Теперь я даже не пытаюсь сдерживаться, потому что одно дело добиваться встречи со мной, и совсем другое — подвергать сомнению мои поступки в отношении дочери. Дочери, которую он ни разу не видел.
— Прости, что? — Я издаю злой смешок. — Ты сейчас серьезно? В самом деле?
— Не ерничай, — вяло защищается он.
— Рада слышать, что ты не растерял свой словарный запас, но, знаешь, больше он на меня не действует. И если бы ты хоть немного интересовался своим ребенком, то знал бы, что четырехлетних детей уже можно баловать шоколадом и сладостями.
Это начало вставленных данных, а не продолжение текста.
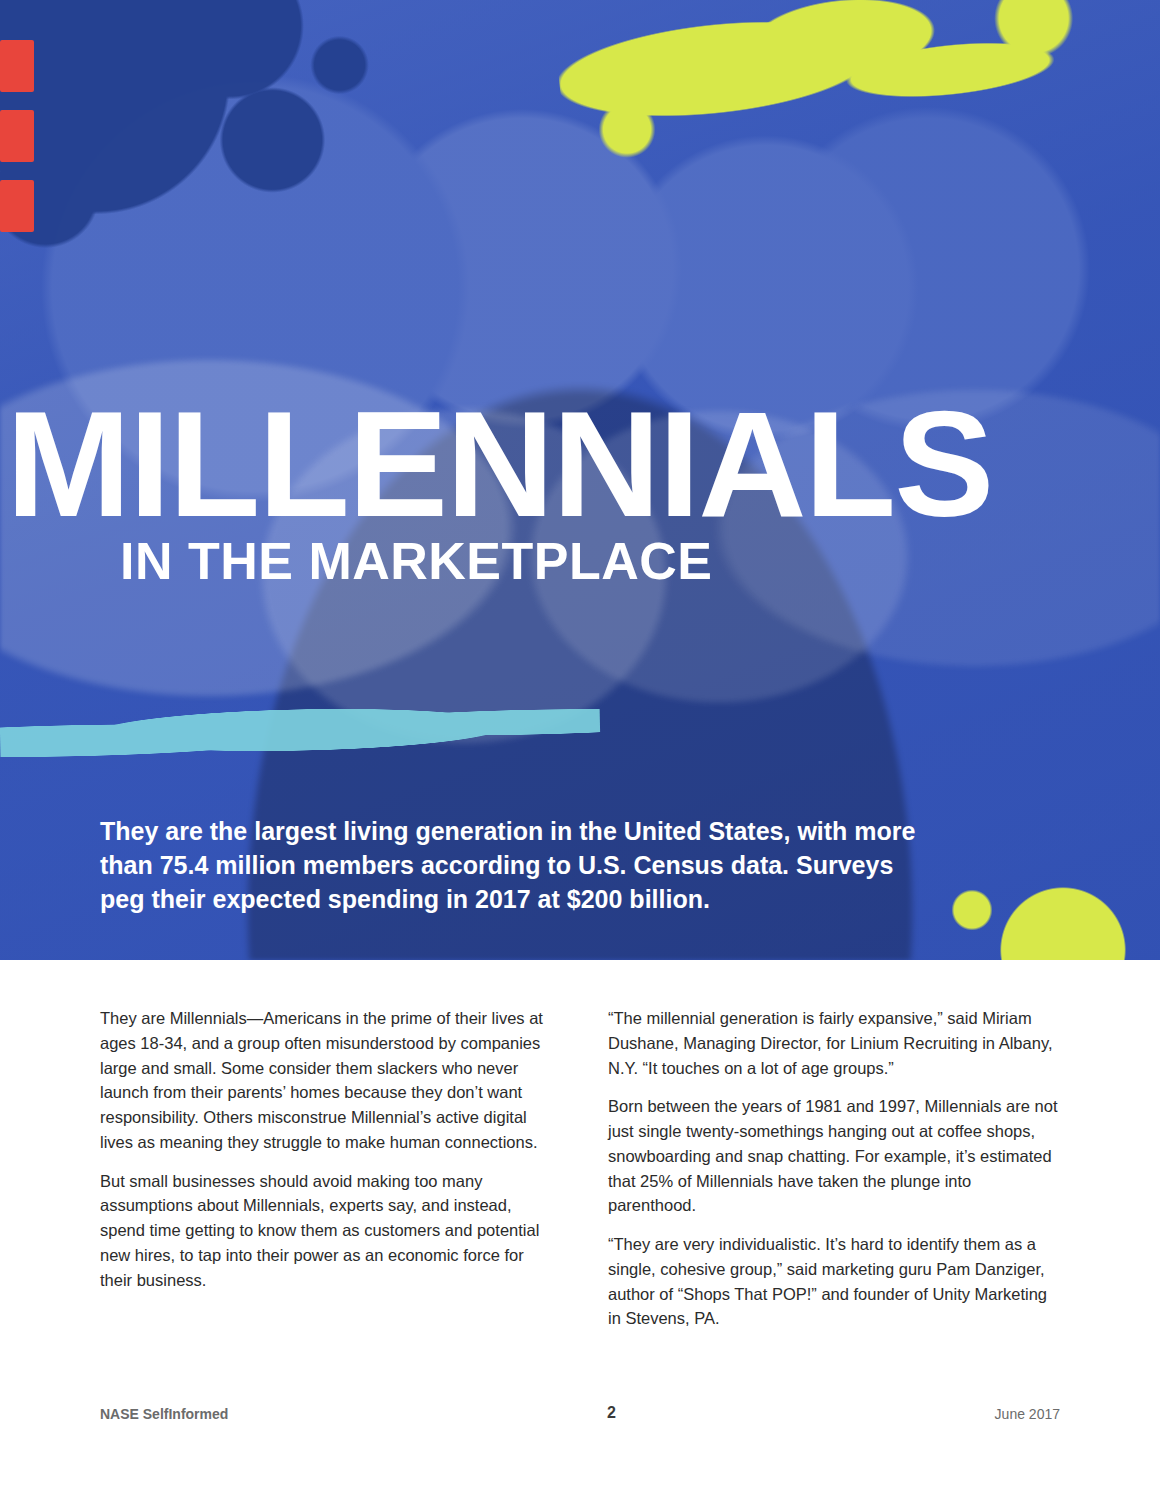MILLENNIALS
IN THE MARKETPLACE
They are the largest living generation in the United States, with more than 75.4 million members according to U.S. Census data. Surveys peg their expected spending in 2017 at $200 billion.
They are Millennials—Americans in the prime of their lives at ages 18-34, and a group often misunderstood by companies large and small. Some consider them slackers who never launch from their parents’ homes because they don’t want responsibility. Others misconstrue Millennial’s active digital lives as meaning they struggle to make human connections.
But small businesses should avoid making too many assumptions about Millennials, experts say, and instead, spend time getting to know them as customers and potential new hires, to tap into their power as an economic force for their business.
“The millennial generation is fairly expansive,” said Miriam Dushane, Managing Director, for Linium Recruiting in Albany, N.Y. “It touches on a lot of age groups.”
Born between the years of 1981 and 1997, Millennials are not just single twenty-somethings hanging out at coffee shops, snowboarding and snap chatting. For example, it’s estimated that 25% of Millennials have taken the plunge into parenthood.
“They are very individualistic. It’s hard to identify them as a single, cohesive group,” said marketing guru Pam Danziger, author of “Shops That POP!” and founder of Unity Marketing in Stevens, PA.
NASE SelfInformed
2
June 2017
Он кривится, как будто получил беспочвенный укор.
— Я просто уточнил.
— Не вешай мне лапшу на уши, Андрей. Я была два года твоей девушкой и три года — женой. Я знаю все, что ты собираешься сказать до того, как ты откроешь рот. С какой бы целью ты ни явился, имей в виду: еще хоть раз скажешь что-то таким тоном — и на этом наше общение закончиться. А теперь, пожалуйста, сделай одолжение — спровоцируй меня, потому что эта не вызывает ничего, кроме изжоги.
Он смотрит на меня так, словно я вдруг заговорила на языке племени поюче. Почти смешно, ей богу. И все это какой-то фарс от начала и до конца, но прежде, чем уйти, я должна выяснить причину, чего ради Андрей снова прется грязными ногами в мою идеальную жизнь.